Any advice greatly appreciated

1 Like

Hello, what about something like:

brm(bf(count_grown ~ start_count*(exp(exp(r)*A)), 
r ~ 1, 
start_count ~ 1 + trained, 
nl = TRUE), 

This implements the categorical effect of trained on the latent variable start_count, and models r on the log-scale so it will be positively constrained. The logarithm of the response count_grown is predicted as the negbinomial() uses the log link by default.

1 Like

Hi thank you kindly for your suggestion. It seems I am specifying my priors wrong or something but I can’t get the sampling to work well.

I tried a bunch of different ones but in my mind these are logical
prior = c(set_prior("student_t(3,0,5)", class="b",nlpar='startcount'), set_prior("normal(-5,3)",nlpar='r')),

rate r itself is small and when modelled on the logscale should be negative, and the class b ‘startcount’ parameter (had to remove the underscore for brms) should also be modelled on the log scale and I’m using a prior centered at zero which I think is not surprising for a negbinomial.

The error is neg_binomial_2_log_lpmf: Log location parameter[2] is -inf, but must be finite!

In addition, I re-created the simulated dataset above, but using the same shape parameter phi for both trained and untrained groups.
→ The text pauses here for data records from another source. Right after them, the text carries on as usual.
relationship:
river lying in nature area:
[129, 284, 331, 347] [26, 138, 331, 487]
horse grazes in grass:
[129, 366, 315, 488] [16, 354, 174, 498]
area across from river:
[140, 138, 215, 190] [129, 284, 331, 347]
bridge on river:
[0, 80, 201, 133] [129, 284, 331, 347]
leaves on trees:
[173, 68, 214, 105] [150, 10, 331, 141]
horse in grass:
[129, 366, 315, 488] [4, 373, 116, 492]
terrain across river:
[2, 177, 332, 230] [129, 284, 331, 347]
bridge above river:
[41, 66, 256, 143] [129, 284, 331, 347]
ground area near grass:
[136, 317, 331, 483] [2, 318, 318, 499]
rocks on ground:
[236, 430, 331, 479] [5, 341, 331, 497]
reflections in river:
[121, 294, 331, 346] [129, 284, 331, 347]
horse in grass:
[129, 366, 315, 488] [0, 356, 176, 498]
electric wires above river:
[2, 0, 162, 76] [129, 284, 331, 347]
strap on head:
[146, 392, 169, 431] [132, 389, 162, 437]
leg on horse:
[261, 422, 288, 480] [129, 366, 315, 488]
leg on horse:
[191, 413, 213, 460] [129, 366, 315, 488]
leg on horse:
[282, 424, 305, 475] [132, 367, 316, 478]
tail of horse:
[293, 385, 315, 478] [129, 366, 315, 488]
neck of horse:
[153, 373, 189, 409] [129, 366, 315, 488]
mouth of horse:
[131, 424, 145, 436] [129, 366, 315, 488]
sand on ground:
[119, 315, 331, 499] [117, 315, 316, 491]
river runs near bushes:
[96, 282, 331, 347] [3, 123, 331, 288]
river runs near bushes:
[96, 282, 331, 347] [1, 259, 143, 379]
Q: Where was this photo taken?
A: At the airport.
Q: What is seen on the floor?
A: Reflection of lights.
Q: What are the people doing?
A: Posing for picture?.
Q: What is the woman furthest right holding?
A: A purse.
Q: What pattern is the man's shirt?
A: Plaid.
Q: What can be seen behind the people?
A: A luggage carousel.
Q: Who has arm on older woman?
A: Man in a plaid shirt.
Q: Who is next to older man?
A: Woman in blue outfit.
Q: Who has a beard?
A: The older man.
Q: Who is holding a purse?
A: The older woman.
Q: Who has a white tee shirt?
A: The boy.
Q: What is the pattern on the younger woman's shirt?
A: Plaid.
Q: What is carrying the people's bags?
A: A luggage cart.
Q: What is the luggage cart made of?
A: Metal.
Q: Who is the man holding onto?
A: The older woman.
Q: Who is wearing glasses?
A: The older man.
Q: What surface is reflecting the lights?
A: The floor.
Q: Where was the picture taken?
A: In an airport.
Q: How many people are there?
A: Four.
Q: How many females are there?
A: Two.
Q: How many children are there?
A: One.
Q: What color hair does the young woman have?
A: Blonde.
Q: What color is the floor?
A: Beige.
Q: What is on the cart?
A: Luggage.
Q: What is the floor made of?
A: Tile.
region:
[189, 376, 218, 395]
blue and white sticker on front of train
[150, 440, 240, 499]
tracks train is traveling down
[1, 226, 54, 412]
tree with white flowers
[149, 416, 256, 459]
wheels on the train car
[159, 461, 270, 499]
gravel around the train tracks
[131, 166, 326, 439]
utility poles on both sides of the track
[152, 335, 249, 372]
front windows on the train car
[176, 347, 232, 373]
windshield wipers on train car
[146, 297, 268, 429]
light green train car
It appears that the growth process strongly affects the apparent phi of the data, and for this reason, I think it would be important to fit this as a distibutional model. If the shape parameter appears different in the transformed (count_grown) data, it is good to at least check if back-transforming (correcting for growth, I mean) yields similar or in fact different phi values for both datasets.

I remade sim_dat_tempage but with phi == 0.1 for both groups. The apparent phi for the untrained group and trained group, when using the count_grown data, is 0.001 and 0.09, respectively.

I tried to make a distributional nonlienar model using brms:

fix_grown_formula = brms::brmsformula(family=negbinomial(link = "log", link_shape = "log"),
                       count_grown ~ n0*exp(exp(r)*A),shape~n0*exp(exp(r)*A),
                        nl = TRUE)

fix_grown_model = brm(fix_grown_formula,
                      prior = c(set_prior("student_t(3,0,2)", class="b",nlpar='n0'),
                      chains=8,data=sim_dat_tempage,backend='cmdstanr',sample_prior = T)

This model does not run, however, and gives the following error
Error: The following variables can neither be found in 'data' nor in 'data2': 'n0', 'r'

I know the brms formula syntax can get quite sophisticated. I tried adding several bf() iteratively but to no avail.